Set exercise a:
Locate every line of the listing below that contains the word "order", matching case exactly, and copy each such line.

====== Supplied text

The preparation of the financial statements in conformity with accounting principles generally accepted in the U.S. requires management to make estimates and assumptions that affect the reported amounts of assets, liabilities, revenues, expenses, and the related disclosures at the date of the consolidated financial statements and during the reporting period. Actual results could materially differ from these estimates. Significant estimates include assumptions used in assessing impairment of long-term assets, the valuation of intangible assets, the valuation of digital currencies and other digital assets, the valuation of lease liabilities and related right of use assets, the valuation of short-term investments, the valuation of deferred tax assets, the fair value of assets and liabilities of VIE’s on the initial VIE consolidation date, the allocation of corporate expenses to subsidiaries which impacts noncontrolling interest, and the fair value of non-cash equity transactions.

 

Cash and cash equivalents

 

The Company considers all highly liquid debt instruments and other short-term investments with maturities of three months or less, when purchased, to be cash equivalents. The Company maintains cash and cash equivalent balances at one financial institution that is insured by the Federal Deposit Insurance Corporation (“FDIC”). The Company’s account at this institution is insured by the FDIC up to $250,000. On June 30, 2025 and December 31, 2024, the Company had cash in excess of FDIC limits of approximately $14,000 and $524,000, respectively. To reduce its risk associated with the failure of such financial institution, the Company evaluates at least annually the rating of the financial institution in which it holds deposits. Any material loss that the Company may experience in the future could have an adverse effect on its ability to pay its operational expenses or make other payments and may require the Company to move its cash to other high quality financial institutions.

 

Fair value measurements and fair value of financial instruments

 

The carrying value of certain financial instruments, including cash and cash equivalents, accounts payable and accrued expenses, and due to related party are carried at historical cost basis, which approximates their fair values because of the short-term nature of these instruments.

 

The Company analyzes all financial instruments with features of both liabilities and equity under the Financial Accounting Standard Board’s (the “FASB”) accounting standard for such instruments. Under this standard, financial assets and liabilities are classified in their entirety based on the lowest level of input that is significant to the fair value measurement.

 

The following table represents the Company’s fair value hierarchy of its financial assets and liabilities measured at fair value on a recurring basis As of June 30, 2025 and December 31, 2024.

============

Set exercise b:
In the accounting policy notes above, rewrite the stretch from "The Company analyzes" through "fair value measurement.", replacing "classified" with "categorized".

====== Supplied information

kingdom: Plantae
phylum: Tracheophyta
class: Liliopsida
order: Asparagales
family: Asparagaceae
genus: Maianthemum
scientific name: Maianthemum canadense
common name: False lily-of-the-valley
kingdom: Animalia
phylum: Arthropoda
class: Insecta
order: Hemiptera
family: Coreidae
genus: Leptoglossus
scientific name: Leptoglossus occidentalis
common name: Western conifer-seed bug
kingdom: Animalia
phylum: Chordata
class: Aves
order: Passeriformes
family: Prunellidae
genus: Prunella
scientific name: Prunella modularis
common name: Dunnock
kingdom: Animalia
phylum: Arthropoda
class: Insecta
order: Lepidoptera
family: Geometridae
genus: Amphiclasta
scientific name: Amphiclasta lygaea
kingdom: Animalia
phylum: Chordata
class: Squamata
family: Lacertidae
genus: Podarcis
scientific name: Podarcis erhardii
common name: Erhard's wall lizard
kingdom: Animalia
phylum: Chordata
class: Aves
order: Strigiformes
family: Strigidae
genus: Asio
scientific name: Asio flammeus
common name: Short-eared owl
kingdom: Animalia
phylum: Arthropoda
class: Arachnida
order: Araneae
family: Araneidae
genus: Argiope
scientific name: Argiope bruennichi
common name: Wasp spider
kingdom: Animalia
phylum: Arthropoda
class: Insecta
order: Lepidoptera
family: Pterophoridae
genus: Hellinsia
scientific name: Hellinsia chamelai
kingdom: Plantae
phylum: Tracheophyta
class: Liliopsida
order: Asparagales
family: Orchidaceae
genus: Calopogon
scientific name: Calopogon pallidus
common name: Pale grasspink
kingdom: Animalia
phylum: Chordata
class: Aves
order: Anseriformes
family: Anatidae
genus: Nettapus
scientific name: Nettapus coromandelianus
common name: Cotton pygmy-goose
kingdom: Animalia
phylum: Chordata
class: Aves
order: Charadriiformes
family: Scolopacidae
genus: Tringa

============

Written reply a:
order: Asparagales
order: Hemiptera
order: Passeriformes
order: Lepidoptera
order: Strigiformes
order: Araneae
order: Lepidoptera
order: Asparagales
order: Anseriformes
order: Charadriiformes

Written reply b:
The Company analyzes all financial instruments with features of both liabilities and equity under the Financial Accounting Standard Board’s (the “FASB”) accounting standard for such instruments. Under this standard, financial assets and liabilities are categorized in their entirety based on the lowest level of input that is significant to the fair value measurement.